▶ [Work instruction]:
When the line with "index pip: (280, 156)" appears below, start repeating lines exactly, and keep going through the line with "pinky dip: (276, 184)"; add nothing outside that span.

### Provided information

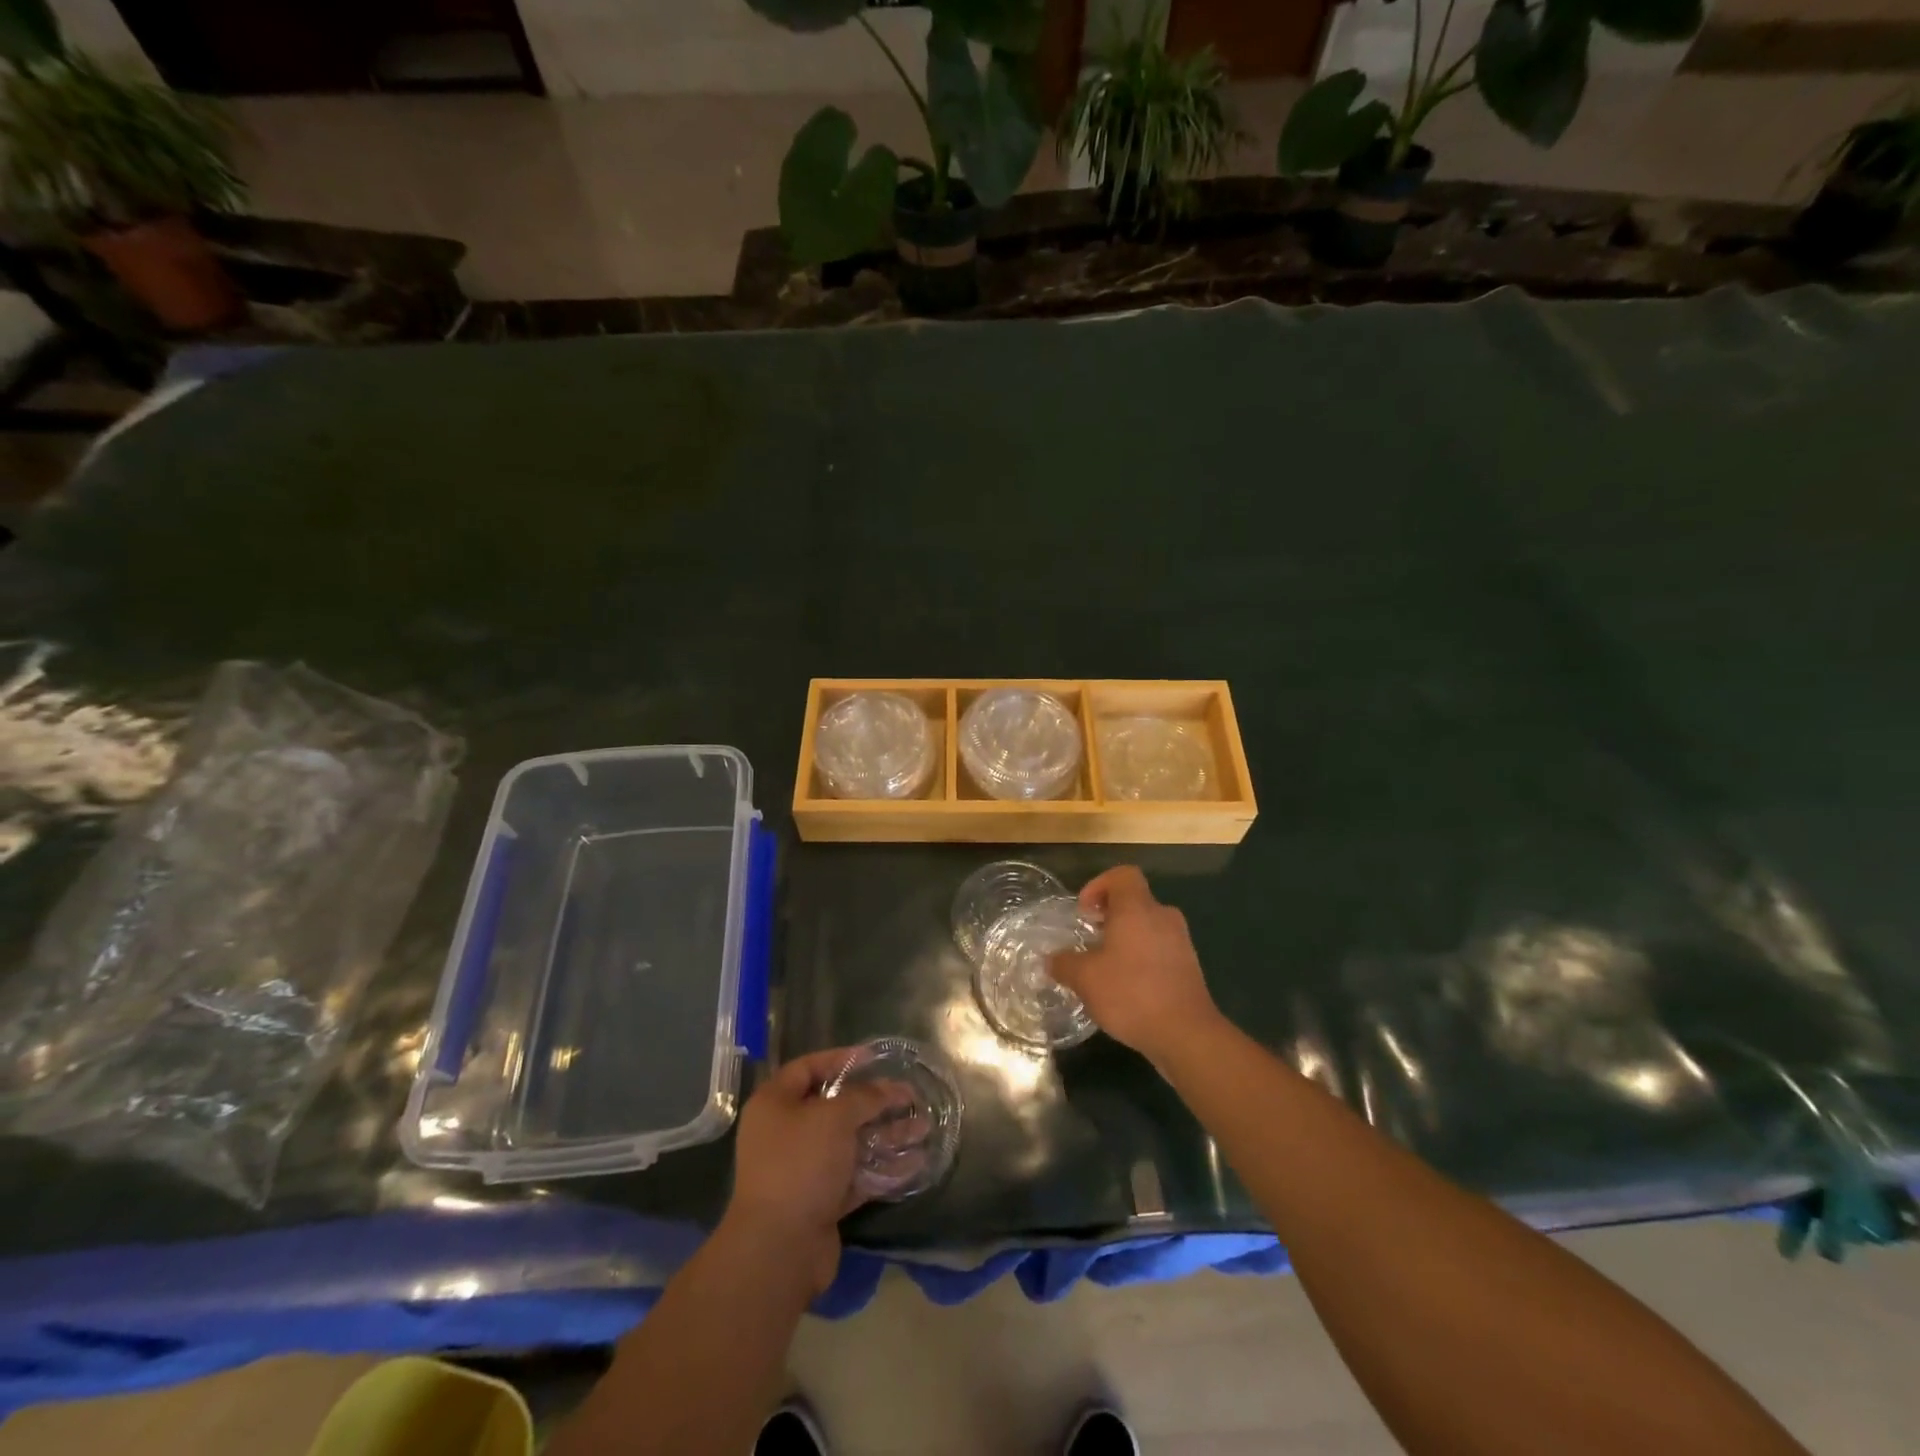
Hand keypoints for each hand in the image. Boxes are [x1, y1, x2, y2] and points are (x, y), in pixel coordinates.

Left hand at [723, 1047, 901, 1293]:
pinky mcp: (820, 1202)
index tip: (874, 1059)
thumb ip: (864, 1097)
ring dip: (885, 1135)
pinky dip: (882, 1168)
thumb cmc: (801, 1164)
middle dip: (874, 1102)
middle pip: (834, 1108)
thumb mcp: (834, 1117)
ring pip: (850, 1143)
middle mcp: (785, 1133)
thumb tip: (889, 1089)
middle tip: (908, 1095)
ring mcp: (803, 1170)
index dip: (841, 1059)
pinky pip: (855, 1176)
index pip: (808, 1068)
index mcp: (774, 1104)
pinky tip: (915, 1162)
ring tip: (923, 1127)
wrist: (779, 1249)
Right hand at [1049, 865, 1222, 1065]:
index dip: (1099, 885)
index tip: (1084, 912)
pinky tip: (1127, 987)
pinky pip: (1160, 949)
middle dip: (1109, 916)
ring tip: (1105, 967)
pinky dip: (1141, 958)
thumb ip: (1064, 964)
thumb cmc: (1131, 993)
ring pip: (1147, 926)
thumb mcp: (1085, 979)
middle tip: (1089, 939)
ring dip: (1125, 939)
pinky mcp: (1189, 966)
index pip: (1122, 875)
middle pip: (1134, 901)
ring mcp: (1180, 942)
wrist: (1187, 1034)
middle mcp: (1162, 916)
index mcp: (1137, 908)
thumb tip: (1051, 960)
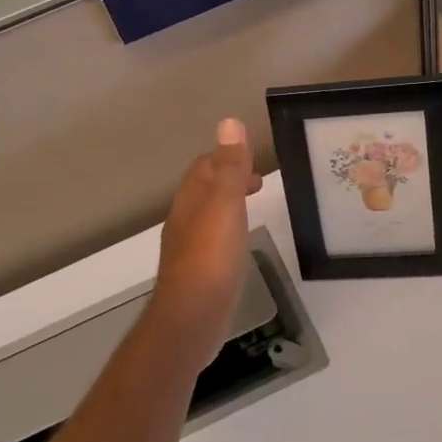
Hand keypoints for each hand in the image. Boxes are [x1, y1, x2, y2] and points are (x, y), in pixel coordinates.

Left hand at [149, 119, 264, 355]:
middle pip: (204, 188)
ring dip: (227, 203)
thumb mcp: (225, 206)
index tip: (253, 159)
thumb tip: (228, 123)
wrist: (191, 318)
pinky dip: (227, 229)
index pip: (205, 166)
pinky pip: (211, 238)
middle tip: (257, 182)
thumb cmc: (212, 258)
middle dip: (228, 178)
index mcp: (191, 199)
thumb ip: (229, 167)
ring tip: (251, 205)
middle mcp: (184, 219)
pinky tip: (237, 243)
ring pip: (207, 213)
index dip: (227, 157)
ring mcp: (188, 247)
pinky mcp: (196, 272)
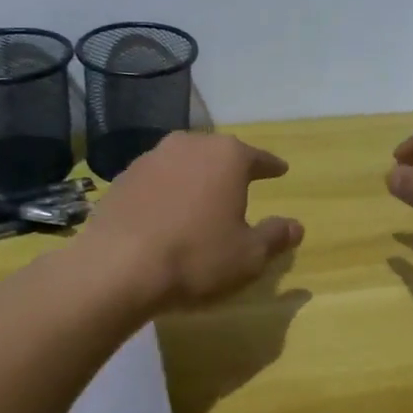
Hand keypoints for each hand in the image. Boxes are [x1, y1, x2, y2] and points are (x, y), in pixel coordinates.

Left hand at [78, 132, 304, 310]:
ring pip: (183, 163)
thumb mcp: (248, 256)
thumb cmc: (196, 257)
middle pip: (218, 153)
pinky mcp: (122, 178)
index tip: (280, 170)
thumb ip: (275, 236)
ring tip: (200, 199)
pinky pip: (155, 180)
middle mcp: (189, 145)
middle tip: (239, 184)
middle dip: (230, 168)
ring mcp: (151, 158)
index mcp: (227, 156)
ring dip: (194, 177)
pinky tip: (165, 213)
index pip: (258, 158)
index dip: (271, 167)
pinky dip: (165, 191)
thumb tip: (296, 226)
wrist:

######
### Provided information

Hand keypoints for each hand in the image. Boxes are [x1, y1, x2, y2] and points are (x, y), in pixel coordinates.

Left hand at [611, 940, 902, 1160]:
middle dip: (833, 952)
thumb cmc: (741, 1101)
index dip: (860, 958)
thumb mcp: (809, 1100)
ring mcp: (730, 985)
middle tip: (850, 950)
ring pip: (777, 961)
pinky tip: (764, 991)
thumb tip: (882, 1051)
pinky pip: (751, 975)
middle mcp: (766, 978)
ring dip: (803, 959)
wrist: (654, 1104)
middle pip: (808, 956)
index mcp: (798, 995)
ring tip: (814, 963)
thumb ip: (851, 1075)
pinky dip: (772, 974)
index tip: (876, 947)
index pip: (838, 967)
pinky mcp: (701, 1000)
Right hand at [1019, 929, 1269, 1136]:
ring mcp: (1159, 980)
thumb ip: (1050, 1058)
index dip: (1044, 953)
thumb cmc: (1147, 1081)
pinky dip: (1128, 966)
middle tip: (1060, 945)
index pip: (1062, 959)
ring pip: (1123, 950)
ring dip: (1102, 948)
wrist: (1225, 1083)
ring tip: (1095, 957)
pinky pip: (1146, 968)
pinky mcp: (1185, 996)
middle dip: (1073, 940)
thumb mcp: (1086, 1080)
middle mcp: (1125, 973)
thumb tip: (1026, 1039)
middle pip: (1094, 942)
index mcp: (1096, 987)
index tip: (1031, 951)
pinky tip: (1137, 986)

######
### Provided information

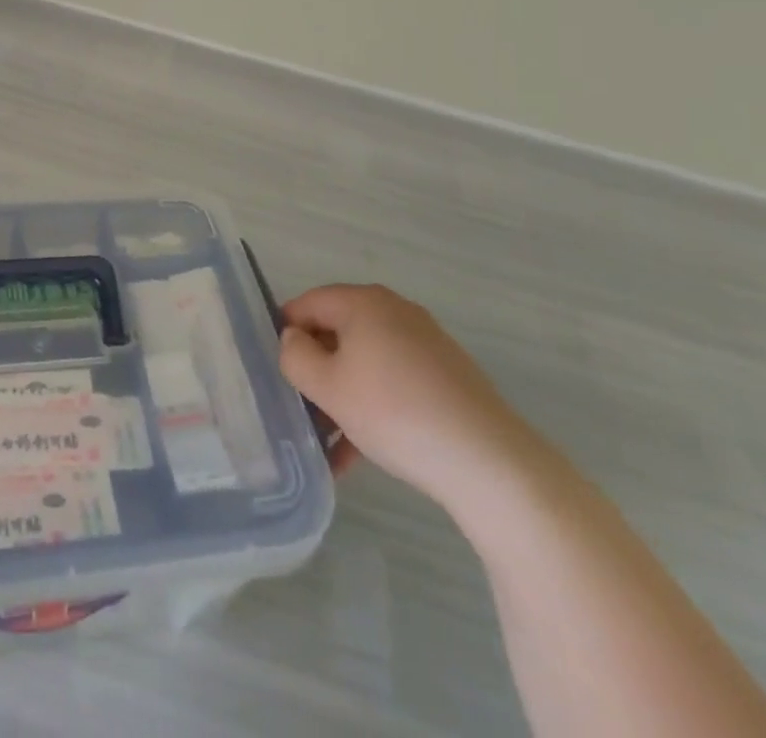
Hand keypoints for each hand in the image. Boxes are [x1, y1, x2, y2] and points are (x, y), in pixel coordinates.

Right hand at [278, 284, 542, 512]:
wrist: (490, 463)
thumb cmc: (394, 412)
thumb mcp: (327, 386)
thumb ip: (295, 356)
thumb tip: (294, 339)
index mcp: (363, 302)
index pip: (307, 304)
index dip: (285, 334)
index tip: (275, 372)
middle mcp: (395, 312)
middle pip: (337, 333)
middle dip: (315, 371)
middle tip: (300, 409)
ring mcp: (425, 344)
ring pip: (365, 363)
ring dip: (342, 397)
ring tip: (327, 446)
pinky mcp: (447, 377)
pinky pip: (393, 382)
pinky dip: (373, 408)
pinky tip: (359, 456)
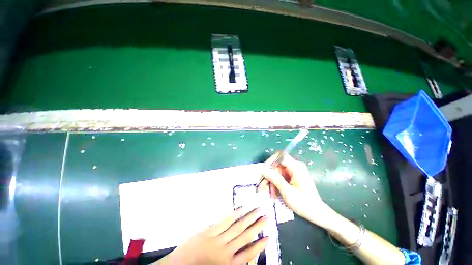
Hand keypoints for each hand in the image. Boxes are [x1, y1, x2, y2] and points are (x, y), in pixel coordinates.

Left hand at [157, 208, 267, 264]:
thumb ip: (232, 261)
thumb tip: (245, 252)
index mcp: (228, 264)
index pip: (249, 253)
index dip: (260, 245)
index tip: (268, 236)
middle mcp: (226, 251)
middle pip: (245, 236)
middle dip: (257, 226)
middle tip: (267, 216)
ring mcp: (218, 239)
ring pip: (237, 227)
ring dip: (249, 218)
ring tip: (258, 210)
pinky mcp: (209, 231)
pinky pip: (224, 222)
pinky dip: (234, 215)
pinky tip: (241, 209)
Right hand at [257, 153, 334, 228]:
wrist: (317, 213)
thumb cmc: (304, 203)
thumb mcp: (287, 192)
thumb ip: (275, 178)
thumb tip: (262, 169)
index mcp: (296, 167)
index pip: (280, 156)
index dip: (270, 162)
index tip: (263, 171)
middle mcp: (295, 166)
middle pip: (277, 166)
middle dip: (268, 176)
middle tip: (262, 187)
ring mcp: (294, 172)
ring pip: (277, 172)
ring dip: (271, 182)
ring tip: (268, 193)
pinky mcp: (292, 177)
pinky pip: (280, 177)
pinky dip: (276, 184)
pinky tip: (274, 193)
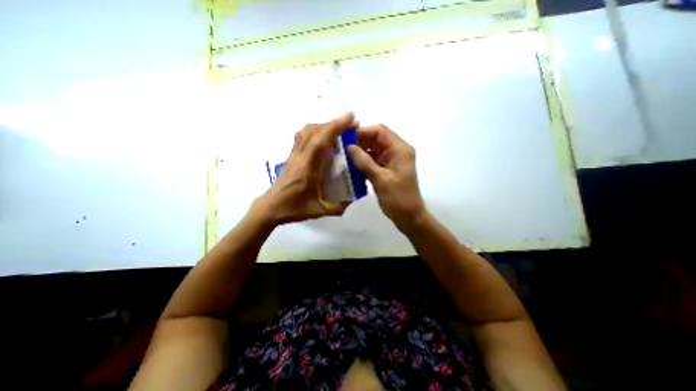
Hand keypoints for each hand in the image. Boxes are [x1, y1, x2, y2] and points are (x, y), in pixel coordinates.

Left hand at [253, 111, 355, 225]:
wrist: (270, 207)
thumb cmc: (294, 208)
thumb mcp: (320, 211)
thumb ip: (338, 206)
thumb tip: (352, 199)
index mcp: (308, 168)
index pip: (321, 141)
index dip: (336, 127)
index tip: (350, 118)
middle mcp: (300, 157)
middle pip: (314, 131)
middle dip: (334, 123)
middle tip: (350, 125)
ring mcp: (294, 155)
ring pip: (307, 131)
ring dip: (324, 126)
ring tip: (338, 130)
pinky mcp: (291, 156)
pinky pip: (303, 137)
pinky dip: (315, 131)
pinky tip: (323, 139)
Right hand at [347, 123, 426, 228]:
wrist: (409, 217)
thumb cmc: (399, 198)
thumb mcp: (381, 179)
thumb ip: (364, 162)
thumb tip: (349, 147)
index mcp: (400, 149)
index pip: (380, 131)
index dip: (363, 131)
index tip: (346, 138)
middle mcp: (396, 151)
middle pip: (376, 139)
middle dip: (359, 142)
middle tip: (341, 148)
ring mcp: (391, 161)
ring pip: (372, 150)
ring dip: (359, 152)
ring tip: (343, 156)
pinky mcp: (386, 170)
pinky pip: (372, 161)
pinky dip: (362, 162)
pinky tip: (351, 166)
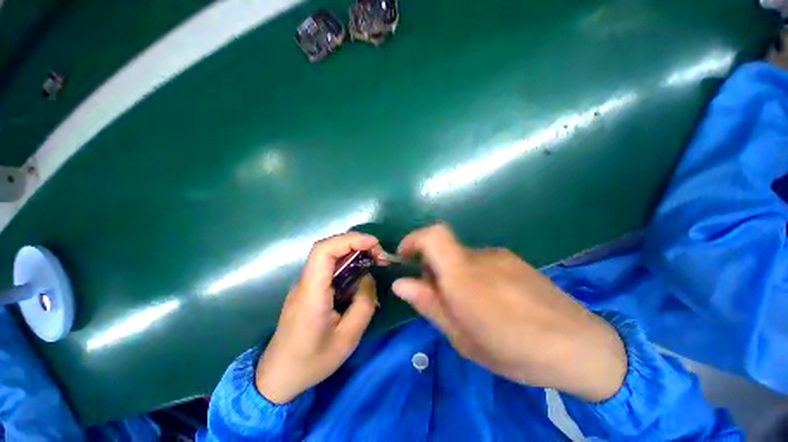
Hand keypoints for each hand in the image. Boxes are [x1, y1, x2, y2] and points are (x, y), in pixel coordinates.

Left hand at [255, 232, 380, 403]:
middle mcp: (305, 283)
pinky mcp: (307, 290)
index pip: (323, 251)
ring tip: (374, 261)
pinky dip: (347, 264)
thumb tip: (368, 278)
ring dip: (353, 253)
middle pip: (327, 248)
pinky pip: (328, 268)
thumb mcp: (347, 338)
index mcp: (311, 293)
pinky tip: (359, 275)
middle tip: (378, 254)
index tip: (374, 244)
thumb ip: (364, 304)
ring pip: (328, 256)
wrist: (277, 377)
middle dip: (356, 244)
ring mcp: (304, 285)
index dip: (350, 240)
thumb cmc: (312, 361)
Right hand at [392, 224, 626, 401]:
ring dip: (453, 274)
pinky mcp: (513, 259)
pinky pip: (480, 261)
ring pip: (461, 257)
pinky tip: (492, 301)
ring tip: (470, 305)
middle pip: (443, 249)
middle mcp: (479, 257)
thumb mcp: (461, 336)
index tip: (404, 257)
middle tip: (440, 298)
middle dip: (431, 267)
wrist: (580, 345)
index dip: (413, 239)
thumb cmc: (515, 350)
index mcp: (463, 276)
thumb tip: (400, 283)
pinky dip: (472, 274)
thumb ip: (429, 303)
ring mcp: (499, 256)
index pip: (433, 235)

######

▶ [Exercise result]:
index pip: (280, 156)
index dip: (270, 162)
index tip: (263, 171)
middle mcp: (295, 166)
middle pip: (277, 166)
middle dip: (268, 176)
middle tip: (262, 187)
ring mcp: (294, 172)
ring pip: (277, 172)
ring dip: (271, 182)
ring tip: (268, 193)
pinky mcp: (292, 177)
pinky pip: (280, 177)
pinky dip: (276, 184)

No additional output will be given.